Woraus folgt: Wer diese Wahl gewinnen will, muss Angela Merkel attackieren - vor allem die Angela Merkel, die Olaf Scholz auf die Bühne bringt. Damit ist freilich das große Problem von Armin Laschet beschrieben: Er müsste sich gegen seine eigene Kanzlerin stellen, gegen das Bräsige und Tatenlahme, das sie in letzter Zeit an den Tag legt. Doch das ist schwer, denn zum einen ist Merkel bei den Leuten weiterhin hochbeliebt und zum anderen führt ein CDU/Laschet-Wahlkampf gegen die CDU-Kanzlerin (und 16 Jahre CDU-Regentschaft) wirklich aufs Glatteis.

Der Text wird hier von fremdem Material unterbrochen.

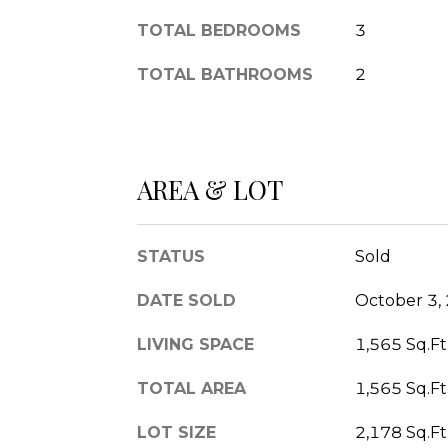
TOTAL BEDROOMS
3
TOTAL BATHROOMS
2
AREA & LOT
STATUS
Sold
DATE SOLD
October 3,
LIVING SPACE
1,565 Sq.Ft
TOTAL AREA
1,565 Sq.Ft
LOT SIZE
2,178 Sq.Ft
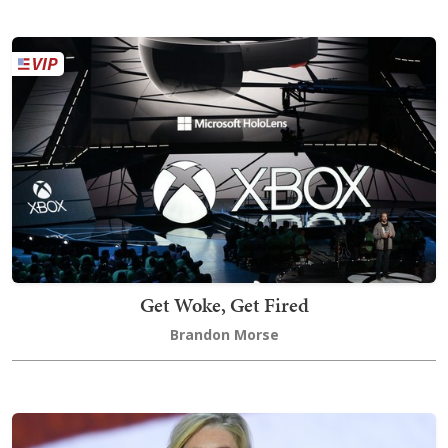
Get Woke, Get Fired
Brandon Morse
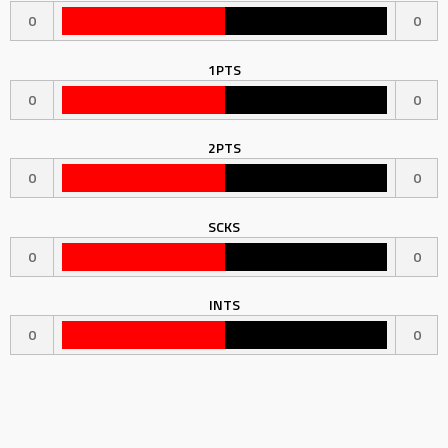
0
0
1PTS
0
0
2PTS
0
0
SCKS
0
0
INTS
0
0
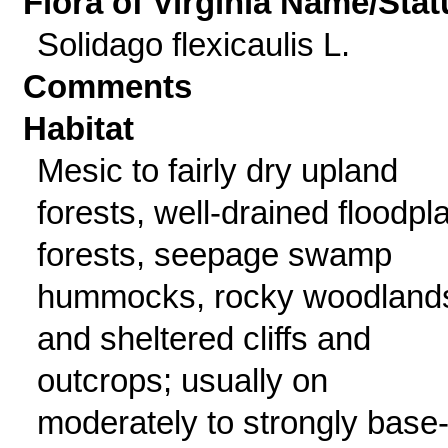
Flora of Virginia Name/Stat
Solidago flexicaulis L.
Comments
Habitat
Mesic to fairly dry upland
forests, well-drained floodpl
forests, seepage swamp
hummocks, rocky woodland
and sheltered cliffs and
outcrops; usually on
moderately to strongly base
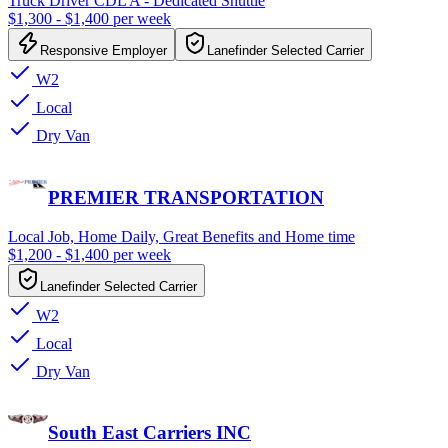
Truck Driver CDL A - Dedicated Shuttle
$1,300 - $1,400 per week
Responsive Employer
Lanefinder Selected Carrier
W2
Local
Dry Van
PREMIER TRANSPORTATION
Local Job, Home Daily, Great Benefits and Home time
$1,200 - $1,400 per week
Lanefinder Selected Carrier
W2
Local
Dry Van
South East Carriers INC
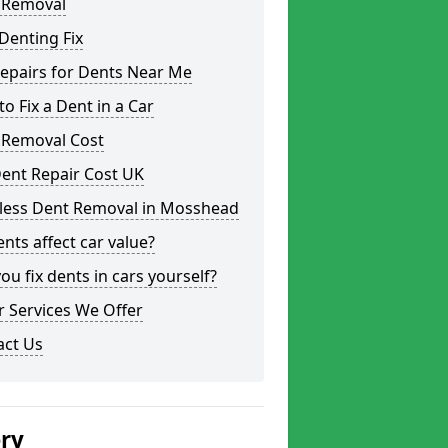
 Removal
Denting Fix
epairs for Dents Near Me
o Fix a Dent in a Car
 Removal Cost
ent Repair Cost UK
tless Dent Removal in Mosshead
nts affect car value?
ou fix dents in cars yourself?
 Services We Offer
act Us
ery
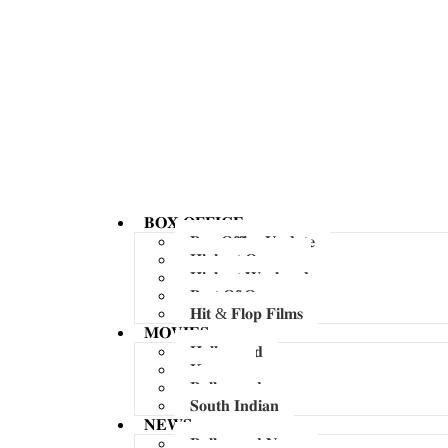
𝐁𝐎𝐗 𝐎𝐅𝐅𝐈𝐂𝐄
𝐁𝐨𝐱 𝐎𝐟𝐟𝐢𝐜𝐞 𝐔𝐩𝐝𝐚𝐭𝐞
𝐇𝐢𝐠𝐡𝐞𝐬𝐭 𝐎𝐩𝐞𝐧𝐞𝐫
𝐇𝐢𝐠𝐡𝐞𝐬𝐭 𝐖𝐞𝐞𝐤𝐞𝐧𝐝
𝐁𝐞𝐬𝐭 𝐎𝐟 𝐎𝐯𝐞𝐫𝐬𝐞𝐚𝐬
𝐇𝐢𝐭 & 𝐅𝐥𝐨𝐩 𝐅𝐢𝐥𝐦𝐬
𝐌𝐎𝐕𝐈𝐄𝐒
𝐇𝐨𝐥𝐥𝐲𝐰𝐨𝐨𝐝
𝐊𝐨𝐫𝐞𝐚𝐧
𝐁𝐨𝐥𝐥𝐲𝐰𝐨𝐨𝐝
𝐒𝐨𝐮𝐭𝐡 𝐈𝐧𝐝𝐢𝐚𝐧
𝐍𝐄𝐖𝐒
𝐁𝐨𝐥𝐥𝐲𝐰𝐨𝐨𝐝 𝐍𝐞𝐰𝐬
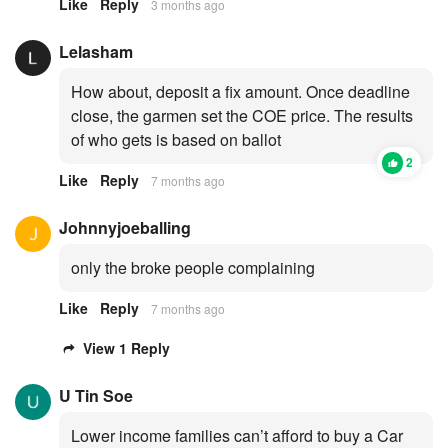
Like
Reply
3 months ago
Lelasham
How about, deposit a fix amount. Once deadline
close, the garmen set the COE price. The results
of who gets is based on ballot
2
Like
Reply
7 months ago
Johnnyjoeballing
only the broke people complaining
Like
Reply
7 months ago
View 1 Reply
U Tin Soe
Lower income families can’t afford to buy a Car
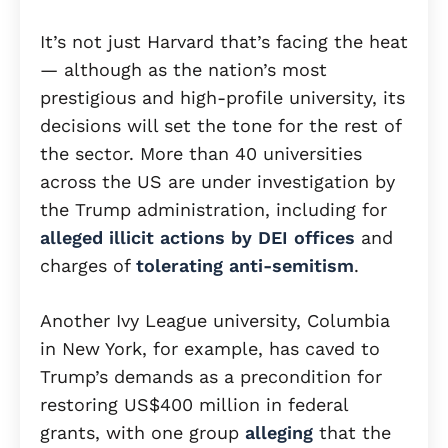
It’s not just Harvard that’s facing the heat
— although as the nation’s most
prestigious and high-profile university, its
decisions will set the tone for the rest of
the sector. More than 40 universities
across the US are under investigation by
the Trump administration, including for
alleged illicit actions by DEI offices
and
charges of
tolerating anti-semitism
.
Another Ivy League university, Columbia
in New York, for example, has caved to
Trump’s demands as a precondition for
restoring US$400 million in federal
grants, with one group
alleging
that the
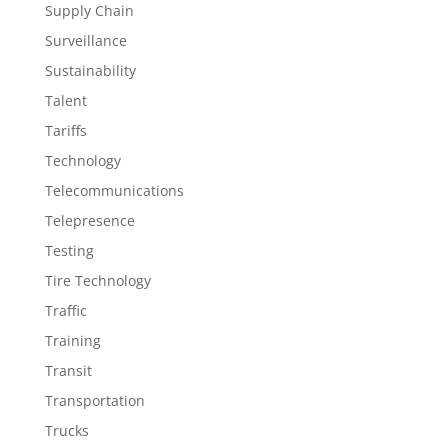
Supply Chain
Surveillance
Sustainability
Talent
Tariffs
Technology
Telecommunications
Telepresence
Testing
Tire Technology
Traffic
Training
Transit
Transportation
Trucks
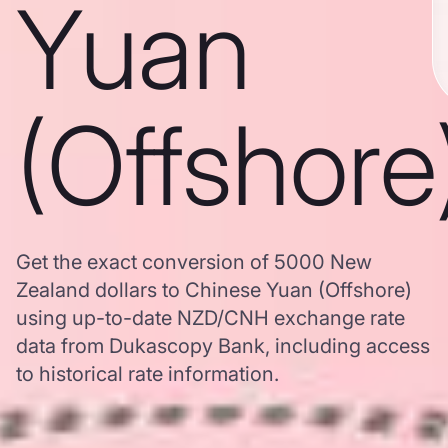
Yuan
(Offshore
Get the exact conversion of 5000 New
Zealand dollars to Chinese Yuan (Offshore)
using up-to-date NZD/CNH exchange rate
data from Dukascopy Bank, including access
to historical rate information.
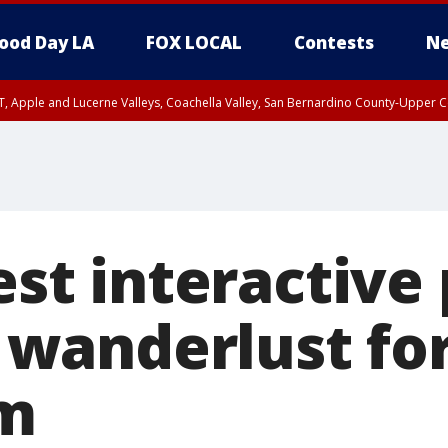
ood Day LA
FOX LOCAL
Contests
Ne
T, Apple and Lucerne Valleys, Coachella Valley, San Bernardino County-Upper C
test interactive
anderlust for
am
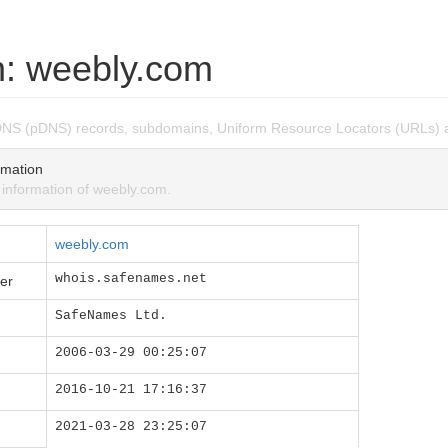
: weebly.com
DNS (pDNS) records, subdomains, Uniform Resource Locators (URLs) 
mation
nformation of weebly.com.
weebly.com
whois.safenames.net
er
SafeNames Ltd.
2006-03-29 00:25:07
2016-10-21 17:16:37
2021-03-28 23:25:07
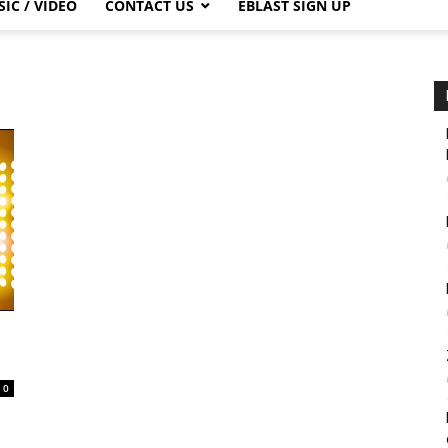
IC / VIDEO
CONTACT US
EBLAST SIGN UP
0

Veränderung nur, wenn es sich nicht so anfühlt

Gegen die Scholz'sche Präsidialruhe anzulaufen, fiel aber auch der Grünen Annalena Baerbock schwer. Scholz bot wenig - also bot er auch wenig Angriffsfläche. Baerbock und Laschet attackierten und beide hatten dabei sehr starke Momente. Aber Scholz zeigte keine sichtbare Wirkung, Fehlanzeige. Baerbock präsentierte sich als der Aufbruch in Person und auch sie hatte überzeugende Momente, gerade am Ende des Triells. Aber Olaf Scholz ist so nicht zu packen, weil er in den Wettstreit um den Glaubwürdigsten gar nicht erst einsteigt. Wo kein Rennen, da kein Sieger und kein Verlierer. Angela Merkel hätte es ganz genauso gemacht.

Trotzdem ist offen, ob dieser Weg wirklich bis zum Wahlsieg in vier Wochen führt. In vielen einzelnen Punkten nämlich, vom löchrigen Handynetz bis zu maroden Schulen, steht der Name Merkel für Stillstand und Reformunwilligkeit, die alle nerven, und zwar quer durch die Bevölkerungsgruppen. Das ist ein seltsames Gemisch, aber vielleicht kann man die Stimmung vieler Wähler so zusammenfassen: Vieles soll besser werden, aber es soll sich nicht viel ändern und kosten soll es bitteschön auch nichts. Oder: "Wasch mich, aber mach mich nicht nass!"

In einer derart unklaren, widersprüchlichen Stimmungslage kann keine Partei sicher sein, dass die aktuellen Umfragen abbilden, wie die Bundestagswahl in vier Wochen tatsächlich ausgeht. Olaf Scholz mag in Führung liegen, aber er bietet Armin Laschet und Annalena Baerbock Grund und Gelegenheit genug, weiter anzugreifen. Auch Angela Merkel ist nicht unbesiegbar.